So one of our readers asked this the other day.
Explain me about the Yakuza culture in Japan. How are their activities tolerated, how is membership legal, how are their operations functioning so apparently publicly? And what does the recent publicized split mean for the operations of these organizations in the future?
Their activities are tolerated because they are organized and don’t mess with the government. Lot of times, they are part of the system in which they operate. They protect a lot of local businesses for money. Sometimes they even hire homeless. Because they are so big it isn’t possible to suddenly just arrest everyone. The members at the top are smart while the members at the bottom level get the dirty work, but are also the ones most likely to be arrested due to being stupid for things like being drunk in public, etc. Recently there was a scandal involving Olympus (camera company) where they were found to be dealing with the Yakuza.
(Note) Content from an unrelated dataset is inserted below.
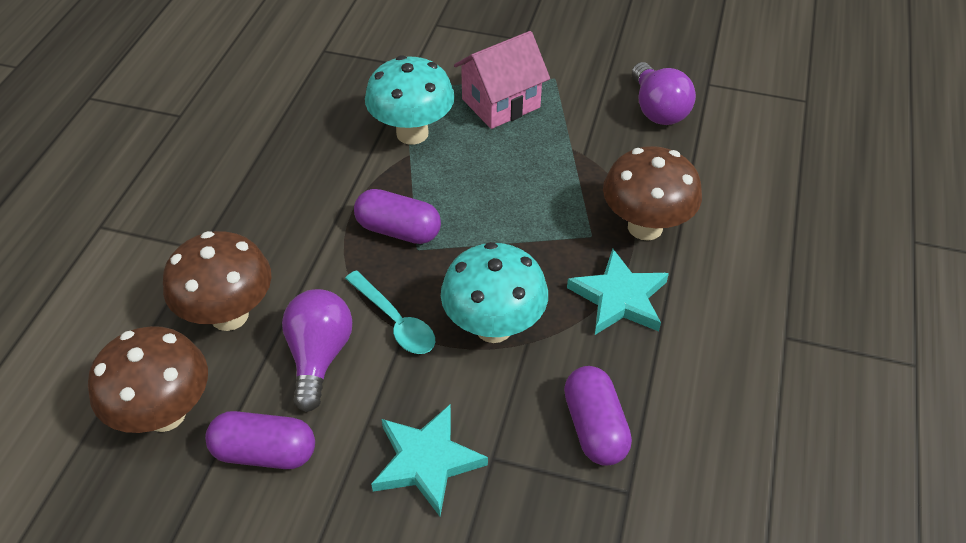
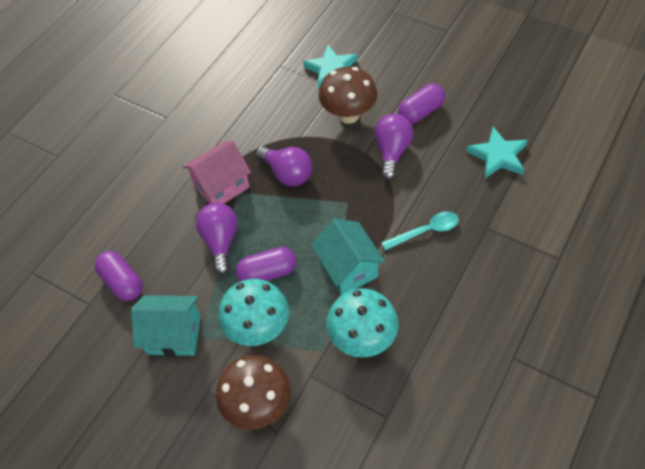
brown mushroom: [88,326,208,433] [163,231,272,331] [603,146,702,241] = 3 -> [216,355,291,430] [319,67,377,124] = 2
purple light bulb: [282,289,352,412] [632,62,696,125] = 2 -> [196,203,238,275] [256,146,312,186] [374,114,413,180] = 3
turquoise house: none = 0 -> [131,295,201,356] [311,219,385,295] = 2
Yakuzas basically work behind the scenes doing a lot of illegal stuff, but not to the point of forcing the government to crack down hard on them.
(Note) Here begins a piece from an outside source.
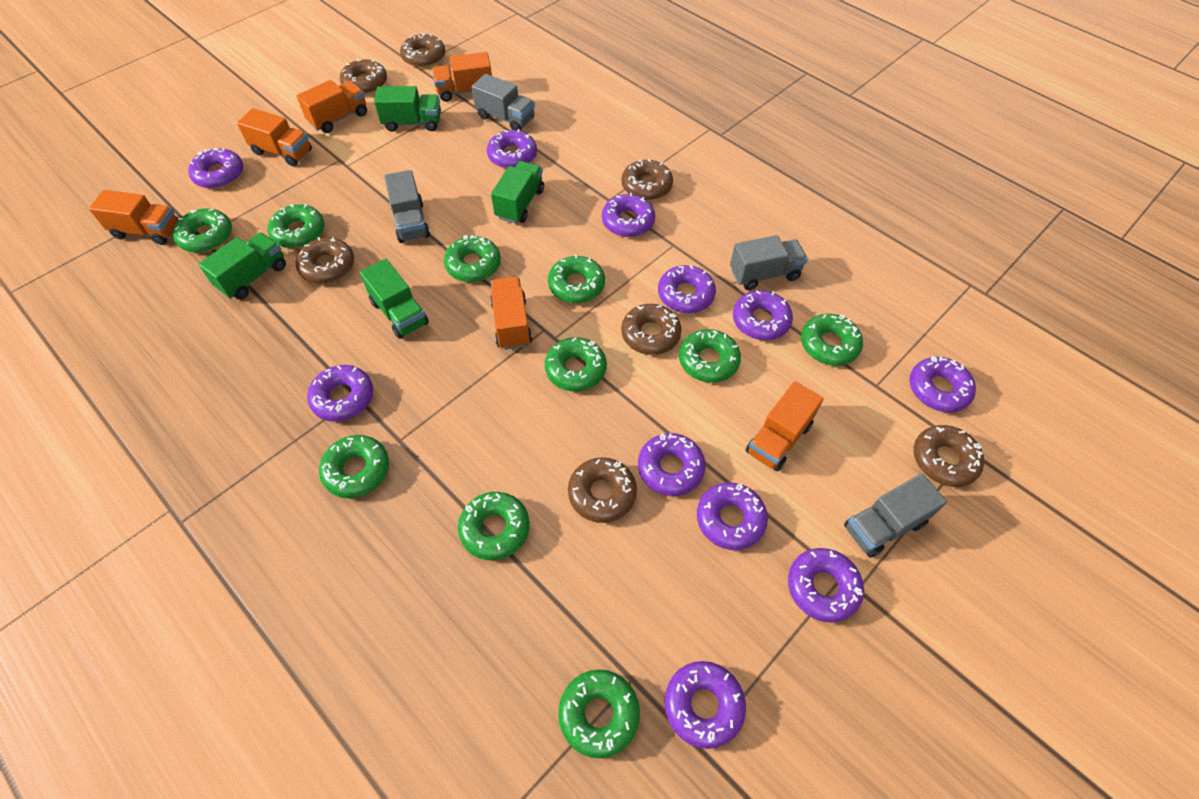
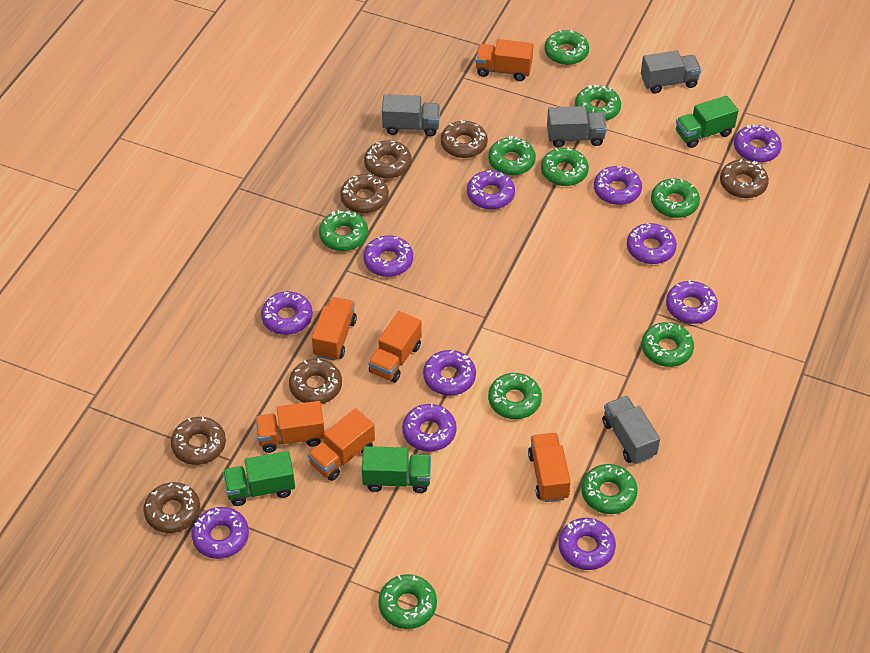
green truck: [198,232,286,299] [360,259,429,339] [374,86,441,132] [491,161,544,224] = 4 -> [223,451,295,506] [362,446,431,493] [676,95,738,148] = 3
To elaborate on the homeless job part, it was recently in the news that Yakuza members went around offering homeless high pay per hour jobs but without specifying kind of job they had to do. What they were actually getting hired to do was the dangerous job of cleaning up toxic waste around Fukushima. Basically, Yakuzas are used by corrupt companies to do dirty work while let the company looks innocent.
Also the recruiting process is usually like this. They have people going around and if you look like the type they may ask you if you need money or job. Once you join though it is hard to get out. However, walking in the streets you won’t notice them unless you’re actively looking to join a gang.
Yakuzas usually have big colorful tattoos. Depending on the tattoo drawn and its size you can tell how higher they are in the ladder. Tattoos are a taboo in Japan and a lot of times onsens (bath houses) ban people with very large tattoos to avoid yakuza messing around. Sometimes foreigners face this too. While they in fact do do things to get community’s support like lets say raising money, it is just propaganda. In reality Yakuza are take advantage of those weaker than them by using intimidation.
The yakuza is similar to the Italian mafia. The yakuza and the mafia do not kill or threaten the general public. In fact they usually get support from the lowest classes. In Tijuana, when the Italian mafia ran it in the sixties, it was generally safe as the mafia didn’t tolerate American tourists being harmed. Bad for business. When they left, the Mexicans took over and it became dangerous.
Mexican and Russian organized gangs are unusual in that their gangs get no support from the people and they kill police officers and government officials. This is generally not true of the yakuza and the Italian mafia.
There’s also a kind of utilitarian motive. The Yakuza controls a huge slice of all illegal activities in Japan, and they know they are only tolerated because they act reasonably. If they were removed from the equation, that niche would fill with a multitude of low level groups – many of which which would likely act erratically, dangerously, etc.
The organizations and membership therein is legal because on paper the organizations engage only in legal activities, such as construction. It doesn’t state in their documents of incorporation that the organization engages in racketeering, extortion, coercion, violence, intimidation, prostitution, gambling, and all the standard stuff yakuza do. Since their actual activities are often illegal, they launder their money through overtly bona fide businesses, such as construction companies, bars, transportation services, etc. and these businesses pay taxes. Sometimes the cops do engage in sting operations and yakuza have to do time just like organized crime members in other countries.
There is also a large grey area. For example, yakuza will do business deals that any other company might do, but get the contract through shady means, such as threatening to set a company’s premises on fire. The way the contract is arrived at is questionable, but the contract itself and the business that takes place (such as cleaning, security, or whatever) is perfectly normal and legal.